Therein lies the fault in this warrant. It neither "particularly" and "as nearly as may be" describes the place to be searched nor does it clearly distinguish such place from all others. The old mansion, once the residence of a single family and its retinue of servants, had as of the night of the search been long since converted into an apartment building portions of which, in addition to the apartment tenanted by the defendant, were occupied. Notwithstanding this change in use from a single-family dwelling to an apartment house, the warrant did not specify any particular area or part of the mansion as the place to be searched nor did it designate a special apartment therein either by its number or by the name of its occupants[4] as the place where it was believed the gambling paraphernalia was kept. Instead it commanded the police to conduct a blanket or general search of an entire building although probable cause, if it existed, had been shown only for searching the single apartment occupied by defendant. Such a search is unreasonable and a warrant which permits it is invalid and defective. United States v. Hinton, 219 F.2d 324; United States v. Barkouskas, 38 F.2d 837; United States v. Chin On, 297 F. 531; United States v. Diange, 32 F. Supp. 994; United States v. Mitchell, 274 F. 128; Thompson v. State, 198 Ind. 496; Harper v. State, 94 Okla. Crim. 371.

The principle is squarely put in what still remains the leading text on the subject, although written many years ago when courts were not as sensitive to the constitutional rights of individuals as they are today. In Cornelius, Search And Seizure (2d ed.), § 205, p. 495, the text reads:

"Where a building or the premises are described in the search warrant or affidavit by a single street number, and more than one family resides at such street number in the building, in a separate apartment * * * plainly upon principle a warrant directed to search the premises designated by such single number would be illegal and void, unless there was something in the affidavit to connect each one of the occupants of the premises with the alleged unlawful act. As single street numbers are now in many instances used to designate a large apartment building housing many families * * * plainly any other rule *698 would work the gravest injustice to innocent occupants."

That we base our decision on the insufficiency of the description of the place searched does not mean that we either approve or disapprove the warrant as having been issued upon a showing of probable cause. What constitutes probable cause has so frequently and recently been discussed by this and many other courts that we see no reason to reiterate. See State v. LeBlanc, 100 R.I. 523, 217 A.2d 471; State v. Butts, 97 R.I. 147, 196 A.2d 415.

The defendant's exception to the denial of his motion to suppress is sustained, his other exceptions are overruled pro forma, and the case is remitted to the superior court for a new trial in accordance with this opinion.

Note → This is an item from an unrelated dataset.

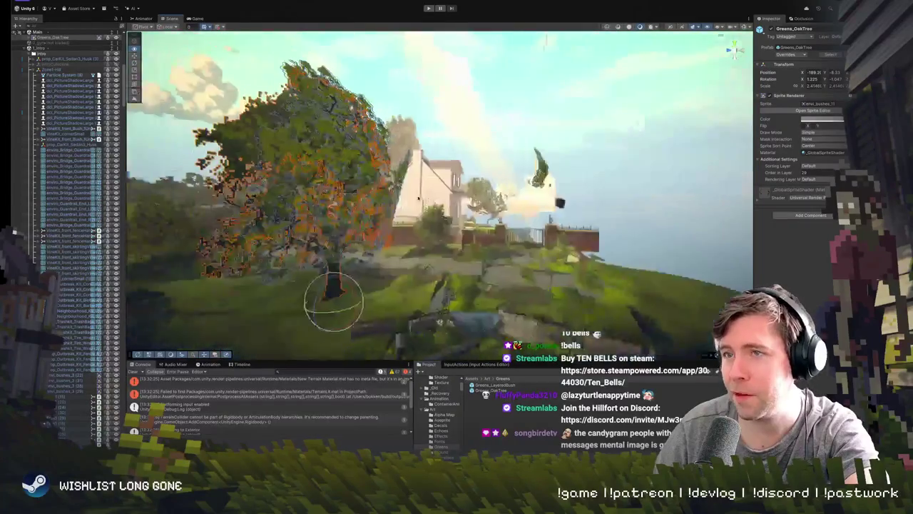
scroll(371, 196, "up", 10)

[1] All statutory references herein are to the statutes as they read on September 24, 1961, the day the warrant was applied for, issued and served.

[2] Section 11-19-25 which prescribes the contents for search warrants in gambling cases incorporates as a requisite the "as nearly as may be" standard.

[3] Such a justice is authorized by § 11-19-24 to issue warrants for a search for gambling implements or apparatus.

[4] Thus, a warrant which designates a specific area in a hotel or apartment house is not void, Atkins v. State, 94 Okla. Crim. 137, Commonwealth v. Fiorini, 202 Pa. Super. 88, and one which directs a search of an apartment house or other building occupied by a number of different tenants is valid if it gives the address of the building and states the name of the person occupying the apartment to be searched. Kenney v. United States, 157 F.2d 442; Shore v. United States, 49 F.2d 519; Hogrefe v. United States, 30 F.2d 640.